Pressing my hands against my ears, I run down the stairs of the bus. People probably think I'm crazy, but I don't care. I already know I am. I want to get away from theses people, away from their judging looks and laughing mouths. But to my dismay, I have to stop. My malnourished body can take me no further. So I nearly crawl behind the school, and by the time I get there, I'm shaking, sweating. I'm having a full blown anxiety attack.

Collapsing, I give up and curl into the fetal position. Letting the voices take over

Who would love you anyway?

Lose some weight, whale.

Just get it over with already.

I hear a blood curdling, eardrum breaking sound.

I am confused, until I realize that I'm screaming.

I want my blade

You need your blade.

I need my blade.

You need it.

I almost calm down, realizing I have an escape, until I realize I forgot it on my bed.

So I sob.

I sob until I feel like a raisin, until I have no more tears left to cry.

And I'm calm.

I sit up, wiping my eyes.

I'm okay now.

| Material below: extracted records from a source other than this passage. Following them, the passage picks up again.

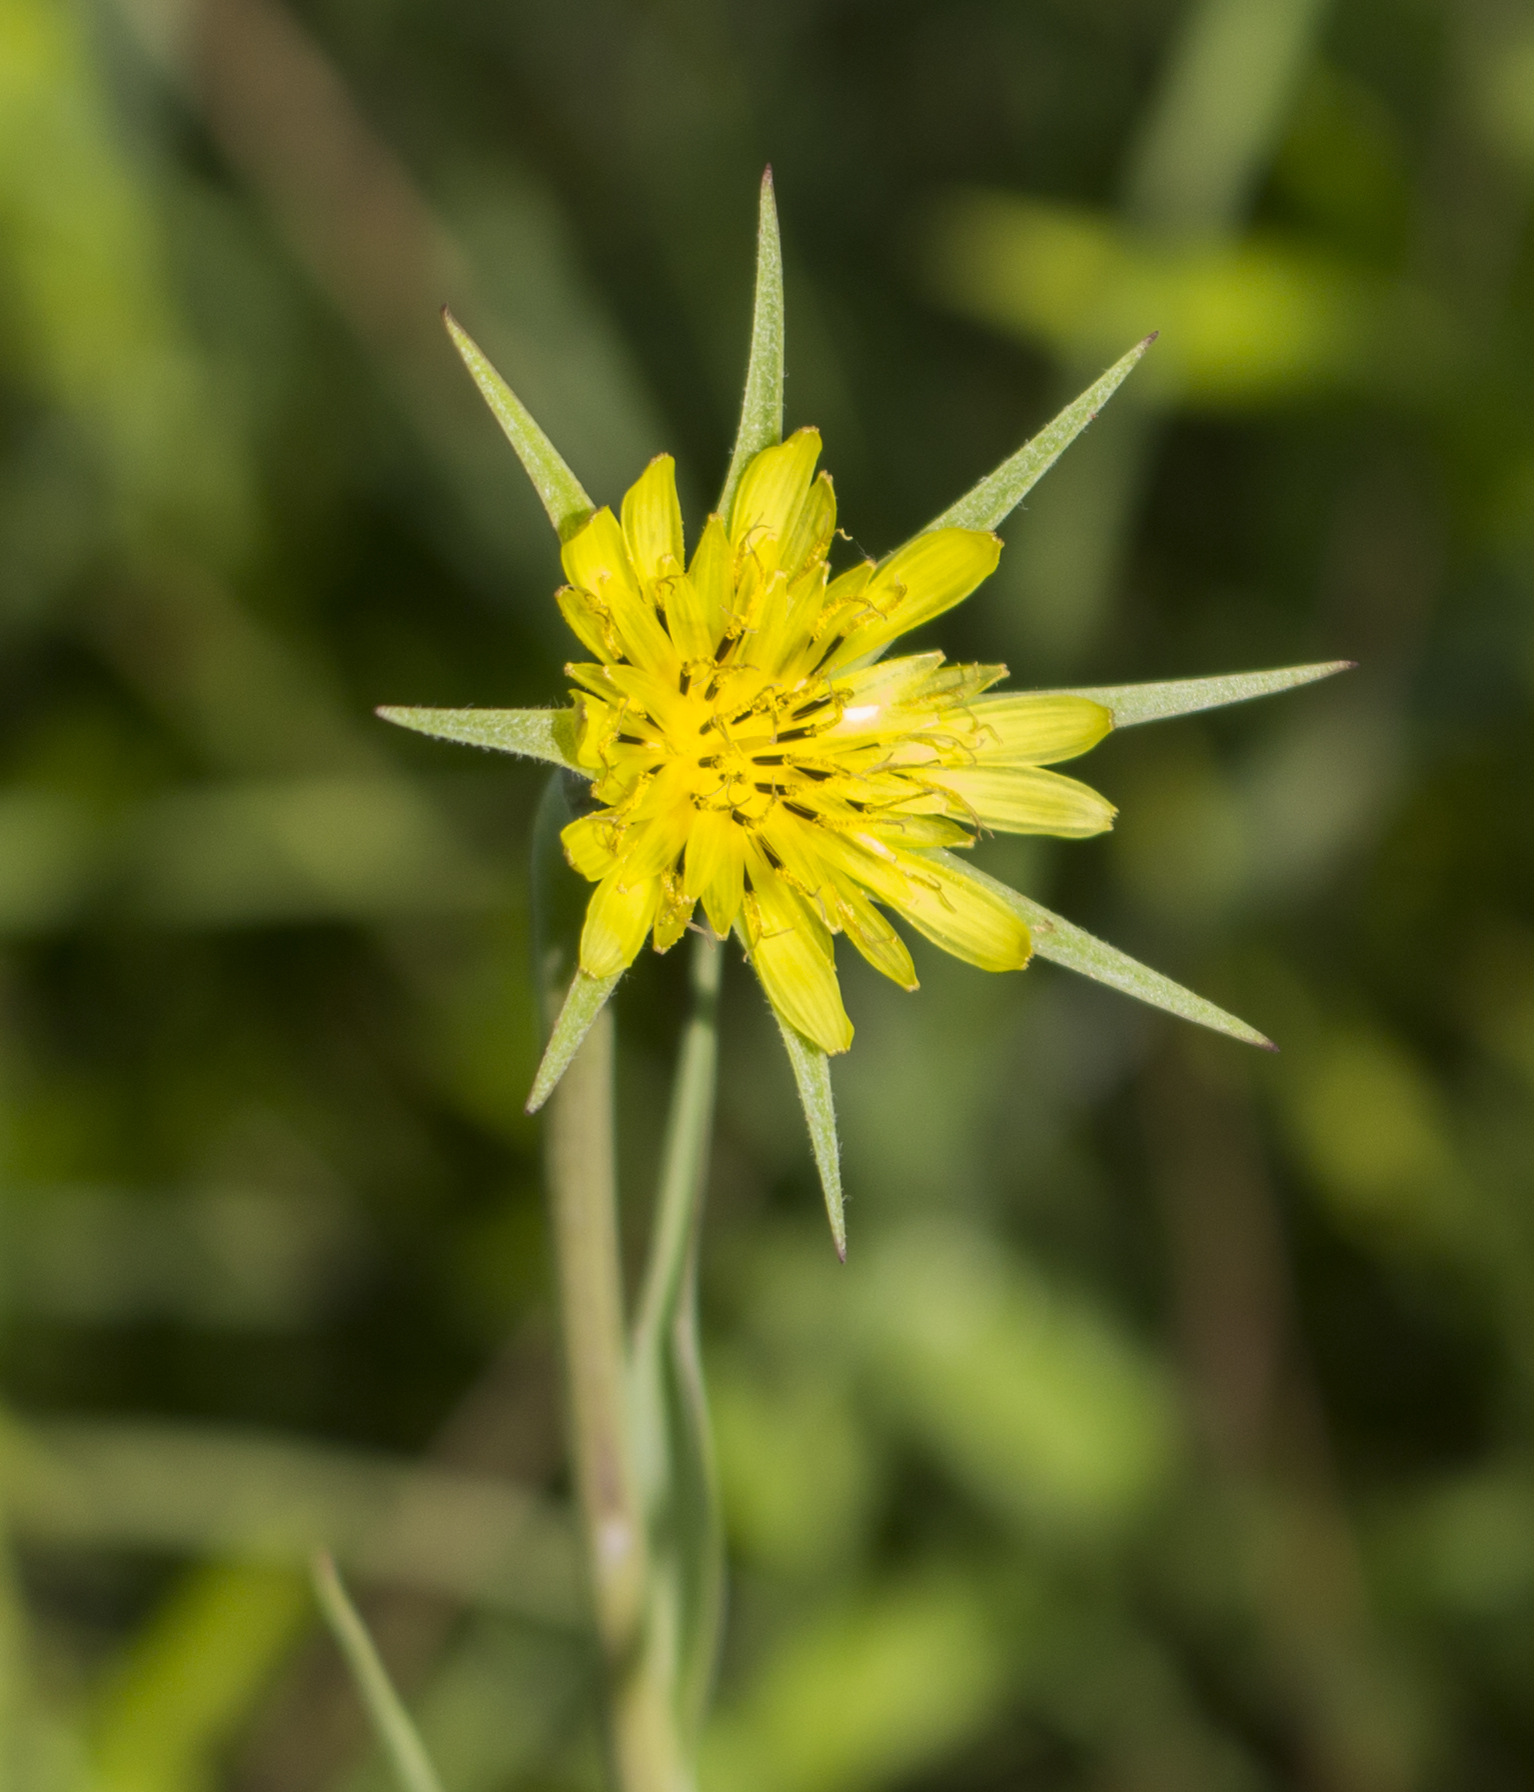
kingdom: Plantae
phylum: Tracheophyta
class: Magnoliopsida
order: Asterales
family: Asteraceae
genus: Tragopogon
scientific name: Tragopogon dubius
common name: Yellow salsify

Everything's okay. I look around gazing at the now empty courtyard. I'm not surprised that no one came to help, I'm pretty sure everyone is used to my psycotic episodes by now.

But this time someone does come.

Someone comes to comfort me.

I look over and smile.

"Thank you," I say.

But then I realize who it is.

And my smile drops.

Another wave has turned its back on me. Crashed back on the eyes of the first I see. I can't count on anything. For you I'd count the salt under the sea.